Milton fails. He is not a pornographer; for PL it is not about sex for sex' sake. He is, however, at pains to put sexuality in its place within the whole of human experience, as one very important issue that people must deal with, and as one of the levers of manipulation that here-eavesdropping Satan can use on Eve when he crawls all over her in Book IX. Hence the beautiful dance of Bk IV, and also the interjection of judgment against the judgors: "Whatever Hypocrits austerely talk/ Of puritie and place and innocence,/ Defaming as impure what God declares/ Pure, and commands to som, leaves free to all. . . . "Haile wedded Love, mysterious Law, true sourse/ Of human ofspring, sole proprietie/ In Paradise of all things common else." (ll. 745f.). 

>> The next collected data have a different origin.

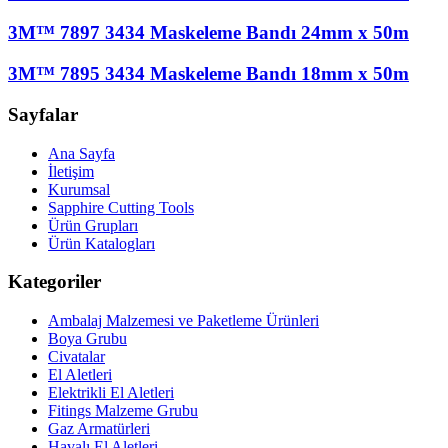
3M™ 7897 3434 Maskeleme Bandı 24mm x 50m
3M™ 7895 3434 Maskeleme Bandı 18mm x 50m
Sayfalar
Ana Sayfa
İletişim
Kurumsal
Sapphire Cutting Tools
Ürün Grupları
Ürün Katalogları
Kategoriler
Ambalaj Malzemesi ve Paketleme Ürünleri
Boya Grubu
Civatalar
El Aletleri
Elektrikli El Aletleri
Fitings Malzeme Grubu
Gaz Armatürleri
Havalı El Aletleri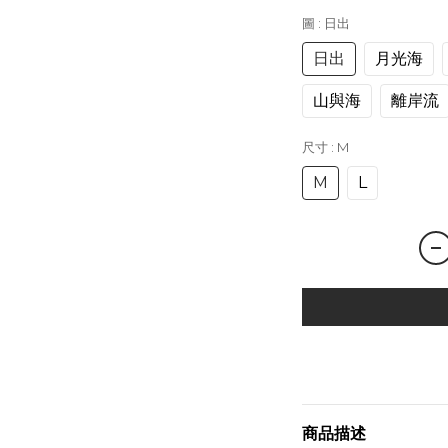
圖
: 日出
日出
月光海
山與海
離岸流
尺寸
: M
M
L
商品描述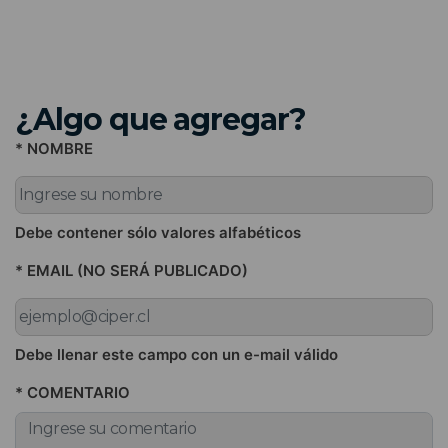
¿Algo que agregar?
* NOMBRE
Debe contener sólo valores alfabéticos
* EMAIL (NO SERÁ PUBLICADO)
Debe llenar este campo con un e-mail válido
* COMENTARIO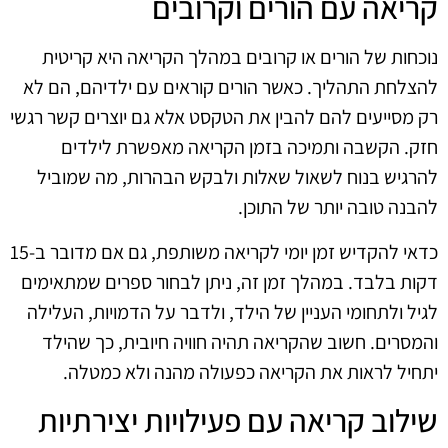
קריאה עם הורים וקרובים
נוכחות של הורים או קרובים במהלך הקריאה היא קריטית
להצלחת התהליך. כאשר הורים קוראים עם ילדיהם, הם לא
רק מסייעים להם להבין את הטקסט אלא גם יוצרים קשר רגשי
חזק. הקשבה ותמיכה בזמן הקריאה מאפשרת לילדים
להרגיש בנוח לשאול שאלות ולבקש הבהרות, מה שמוביל
להבנה טובה יותר של התוכן.
כדאי להקדיש זמן יומי לקריאה משותפת, גם אם מדובר ב-15
דקות בלבד. במהלך זמן זה, ניתן לבחור ספרים שמתאימים
לגיל ולתחומי העניין של הילד, ולדבר על הדמויות, העלילה
והמסרים. חשוב שהקריאה תהיה חוויה חיובית, כך שהילד
יתחיל לראות את הקריאה כפעולה מהנה ולא כמטלה.
שילוב קריאה עם פעילויות יצירתיות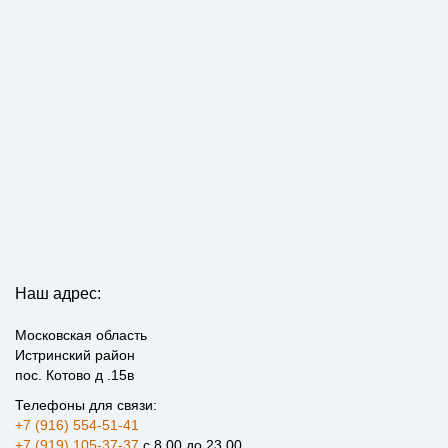
Наш адрес:
Московская область
Истринский район
пос. Котово д .15в
Телефоны для связи:
+7 (916) 554-51-41
+7 (919) 105-37-37
с 8.00 до 23.00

If you'll forgive a reminiscence, I think of a friend of my mother's, a sophisticated woman of high moral standards and common sense, who remarked once "I can stand anything, as long as it's told with wit." She might have thought Wilmot a bit much, but she would have approved of Bk IV. I remember also that she gave me some pointed good advice that my mom was unable to do, and I've always been grateful that she took the trouble. 
In PL, the "first disobedience" seems to me to be always the over-arching issue. The debasing of sexuality, then, is only one of the consequences. Book X makes it clear that the disobedience, the knowing of good AND evil, results in the dramatic undoing of their trust in each other. When that tanks, everything else does too. Poor Wilmot, he apparently never had a true Book IV experience!